[[ Material for this exercise open ]]

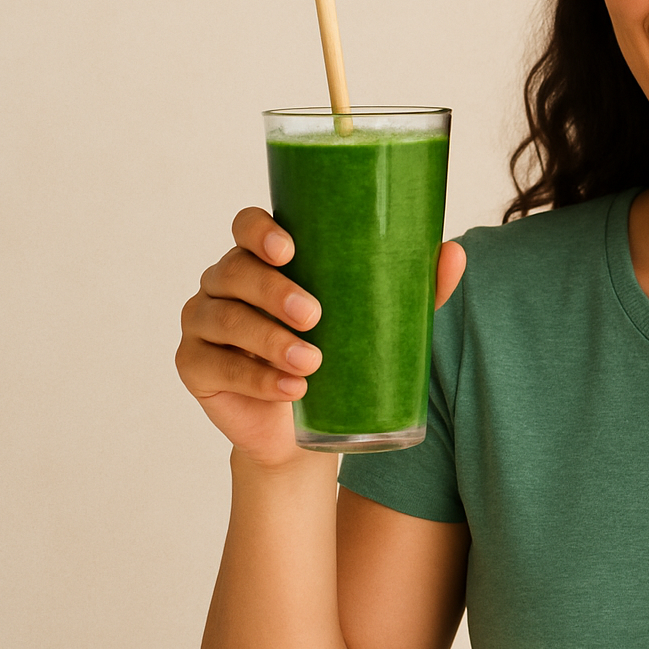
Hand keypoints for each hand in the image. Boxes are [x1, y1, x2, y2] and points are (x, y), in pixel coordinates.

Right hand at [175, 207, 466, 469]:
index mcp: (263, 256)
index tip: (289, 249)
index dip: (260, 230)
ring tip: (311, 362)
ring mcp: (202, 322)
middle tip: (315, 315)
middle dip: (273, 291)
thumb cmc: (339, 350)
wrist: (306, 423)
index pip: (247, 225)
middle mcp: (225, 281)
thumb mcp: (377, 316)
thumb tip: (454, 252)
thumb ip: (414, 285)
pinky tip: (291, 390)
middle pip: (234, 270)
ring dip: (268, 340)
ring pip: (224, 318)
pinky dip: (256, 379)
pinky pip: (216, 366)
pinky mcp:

[[ Material for this exercise closed ]]

● Problem
Print exactly the line containing "pinky tip: (291, 390)" and every line after it through the end of the records above, and nothing else.

● Task solution
pinky tip: (291, 390)
middle pip: (234, 270)
ring dip: (268, 340)
ring pip: (224, 318)
pinky dip: (256, 379)
pinky pip: (216, 366)
pinky mcp:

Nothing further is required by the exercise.